-------- Excerpted text
Here’s how to calibrate your customer service QA reviews to make sure all of your reviewers are aligned in providing consistent, helpful feedback.

按: Operations Manager Riley Young

最後更新: September 20, 2024

A person walking on stilts held by two people wearing headsets.

Regular conversation reviews are a great way to provide a constant stream of actionable feedback to your support reps and improve your support quality. However, the people performing the reviews must be aligned with each other, and with your company’s standards.

Imagine a group of referees preparing for the World Cup. The players (customer service agents) are hoping for consistent, fair, and unbiased refereeing. And the referees (reviewers) have guidelines and rulebooks (scorecards and process adherence) to follow.

Leading up to the World Cup, the referees will convene and discuss certain rule changes or dig deeper into a particular interpretation of a rule. These discussions will help ensure that they view the rules in the same way and deliver consistent team performance.
----------------
-------- Entries shown
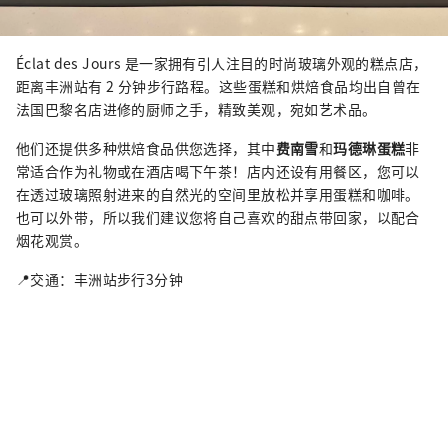
Éclat des Jours 是一家拥有引人注目的时尚玻璃外观的糕点店，
距离丰洲站有 2 分钟步行路程。这些蛋糕和烘焙食品均出自曾在
法国巴黎名店进修的厨师之手，精致美观，宛如艺术品。
他们还提供多种烘焙食品供您选择，其中
费南雪
和
玛德琳蛋糕
非
常适合作为礼物或在酒店喝下午茶！店内还设有用餐区，您可以
在透过玻璃照射进来的自然光的空间里放松并享用蛋糕和咖啡。
也可以外带，所以我们建议您将自己喜欢的甜点带回家，以配合
烟花观赏。
📍交通：丰洲站步行3分钟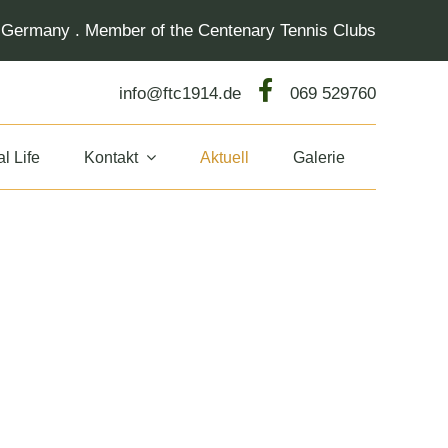
f Germany . Member of the Centenary Tennis Clubs
info@ftc1914.de
069 529760
l Life
Kontakt
Aktuell
Galerie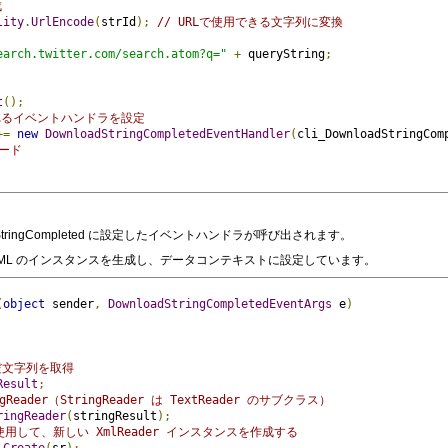
成
lity
.
UrlEncode
(
strId
);
// URLで使用できる文字列に変換
earch.twitter.com/search.atom?q="
+
 queryString
;
t
();
れるイベントハンドラを設定
+=
new
DownloadStringCompletedEventHandler
(
cli_DownloadStringCom
ロード
tringCompleted に設定したイベントハンドラが呼び出されます。
ML のインスタンスを生成し、データコンテキストに設定しています。
(
object
 sender
,
DownloadStringCompletedEventArgs
 e
)
だ文字列を取得
Result
;
eader（StringReader は TextReader のサブクラス）
ringReader
(
stringResult
);
 を使用して、新しい XmlReader インスタンスを作成する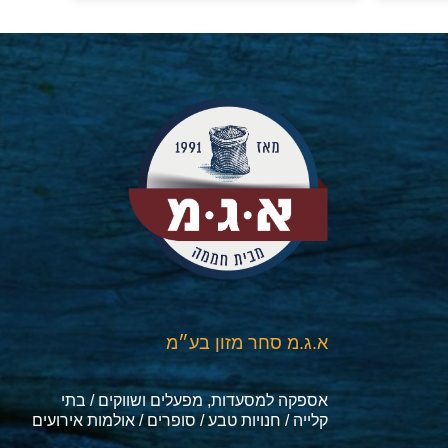
א.ג.מ סחר מזון בע״מ
אספקה למסעדות, מפעלים ושווקים / בתי
קלייה / חנויות טבע / סופרים / אולמות אירועים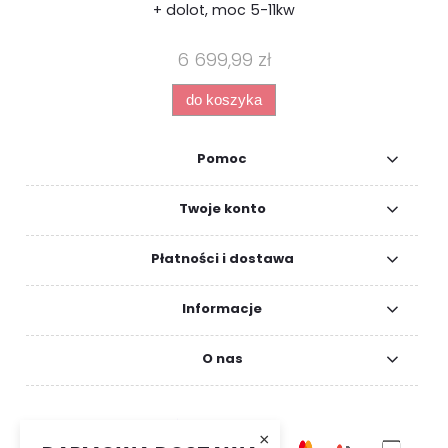
+ dolot, moc 5-11kw
6 699,99 zł
do koszyka
Pomoc
Twoje konto
Płatności i dostawa
Informacje
O nas
×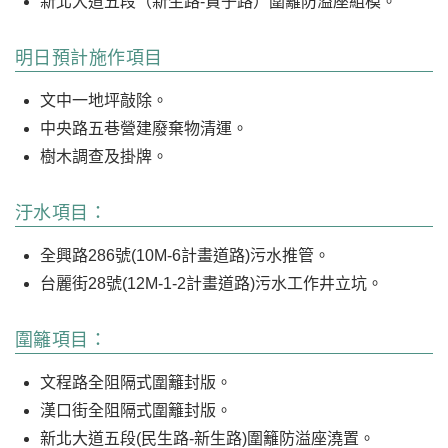
新北大道五段（新生路-貴子路）圍籬防溢座組模。
明日預計施作項目
文中一地坪敲除。
中央路五巷營建廢棄物清運。
樹木調查及掛牌。
汙水項目：
全興路286號(10M-6計畫道路)污水推管。
台麗街28號(12M-1-2計畫道路)污水工作井立坑。
圍籬項目：
文程路全阻隔式圍籬封版。
漢口街全阻隔式圍籬封版。
新北大道五段(民生路-新生路)圍籬防溢座澆置。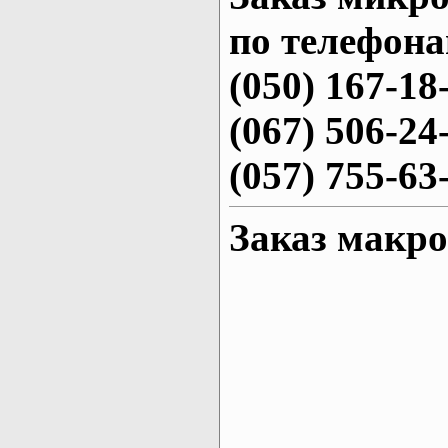
по телефона
(050) 167-18
(067) 506-24
(057) 755-63
Заказ макро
----------------
[Exercise instructions]
[1] Can you extract the part of the QA review calibration article that opens with the words containing "Here’s how to" and closes with "adherence) to follow.", copying it word for word?
[2] Can you extend the QA review calibration article, picking up right after its final sentence?
The data has nothing to do with the QA review calibration article.

[Responses to the tasks]
[1]
Here’s how to calibrate your customer service QA reviews to make sure all of your reviewers are aligned in providing consistent, helpful feedback.

按: Operations Manager Riley Young

最後更新: September 20, 2024

A person walking on stilts held by two people wearing headsets.

Regular conversation reviews are a great way to provide a constant stream of actionable feedback to your support reps and improve your support quality. However, the people performing the reviews must be aligned with each other, and with your company’s standards.

Imagine a group of referees preparing for the World Cup. The players (customer service agents) are hoping for consistent, fair, and unbiased refereeing. And the referees (reviewers) have guidelines and rulebooks (scorecards and process adherence) to follow.

[2]
That’s exactly what quality assurance (QA) calibration sessions aim to do for your reviewers.

In this guide:

What is calibration for QA?

Customer service QA calibration is the process in which internal quality reviewers align their rating techniques to make sure that support reps receive the same level of feedback from all reviewers.

Essentially, QA calibrations help reviewers synchronize their assessments, provide consistent feedback to support reps, and eliminate bias from quality ratings. The goal is to have everyone on the same page. Support reps should receive the same quality of feedback regardless of who reviewed their customer interactions.

An infographic shows 4 different options for QA reviewers.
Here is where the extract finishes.